【110】実に心地良い


 チート城を出る。

 湖からやってきた風が、気持ちよく頬を撫でた。

 本当に魔族の支配領域とは思えない長閑さだ。


「まずはあの集落でパーに関する情報を集めましょう。もしかしたら、簀巻きから逃れたあやつめが逃げ込んでいるかもしれません」


 ディル君の台詞に私はうなずいた。

 私だったら、巨大自立城に簀巻き引きずりの刑に処せられようものなら、この集落で一生心の傷を癒したいと思う。

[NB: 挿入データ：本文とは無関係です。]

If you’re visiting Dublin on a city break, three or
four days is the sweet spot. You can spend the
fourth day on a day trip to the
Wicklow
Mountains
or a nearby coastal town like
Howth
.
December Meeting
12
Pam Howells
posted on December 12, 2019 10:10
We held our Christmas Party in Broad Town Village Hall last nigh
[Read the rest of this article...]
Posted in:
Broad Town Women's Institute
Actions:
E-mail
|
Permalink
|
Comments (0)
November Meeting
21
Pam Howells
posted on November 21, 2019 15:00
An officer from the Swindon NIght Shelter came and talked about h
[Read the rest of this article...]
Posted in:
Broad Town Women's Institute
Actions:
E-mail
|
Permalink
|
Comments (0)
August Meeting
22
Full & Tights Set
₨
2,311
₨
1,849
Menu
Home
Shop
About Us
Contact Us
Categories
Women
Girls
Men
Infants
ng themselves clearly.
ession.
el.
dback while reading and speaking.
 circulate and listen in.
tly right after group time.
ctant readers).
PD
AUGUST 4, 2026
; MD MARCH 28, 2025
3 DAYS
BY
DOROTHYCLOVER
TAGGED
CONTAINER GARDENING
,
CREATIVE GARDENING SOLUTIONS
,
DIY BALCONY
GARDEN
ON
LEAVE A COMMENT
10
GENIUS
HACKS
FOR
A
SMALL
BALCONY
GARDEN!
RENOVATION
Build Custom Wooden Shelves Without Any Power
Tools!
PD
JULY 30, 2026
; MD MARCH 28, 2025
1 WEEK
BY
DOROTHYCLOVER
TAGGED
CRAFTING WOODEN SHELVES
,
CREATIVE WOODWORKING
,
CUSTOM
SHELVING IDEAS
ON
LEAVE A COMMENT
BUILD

 まあ、パーさんなら大丈夫だと思うけど。なにせサイン色紙を残すくらいだし。


 集落に向かうのは私、ディル君、そしてアムルちゃん(着替え済み)。

 カラーズちゃんたちはヒビキとともにお留守番である。


 集落に続くなだらかな道を歩く。

 あれほど巨大で異形な城が近づいてきたのだ。とっくに集落の人たちには知られているはず。けれど騒ぎになった気配がまったくない。

 私は不安になった。


「もしかして、誰も住んでいないのかな……」

「何用だ」


 ――唐突に、その声が聞こえた。


 私たちは慌てて辺りを見回す。だが、それらしい人影はない。

 では、空か?

 頭上を見上げる。

 澄み切った良い天気が広がるだけだ。

 私たちは顔を見合わせた。


「もしかして、気のせい?」

「失礼な。こちらが『何用だ』と聞いているのに無視するとは」


 ――また、同じ声がした。


 アムルちゃんが私の袖を引いた。

 彼女が指差す方向に視線を向ける。


 下。

 地面。

 顔があった。


「ようやく気付いたか。お前たちは――」

「きゃああああっ!?」

「ああうるさいっ。地面に震動が響いて不快だろうがっ」


 私は口を押さえる。

 道のすぐ横、顔面だけ地上に出して、あとは全部地中に埋まっている髭のお爺さんがそこにいた。わけがわからない。


「あの」


 言葉は通じるようなので、恐る恐る声をかける。


「どうしてそんなところに埋まっているのですか?」


 髭のお爺さんはきょとんとしていた。

 しばらく天を見上げ――なにしろ埋まっているので他に見る方向がない――、やおらカッと目に力を込めて断言した。


「実に心地良いのだ!!」


 あ、これヤベェ村だと思った。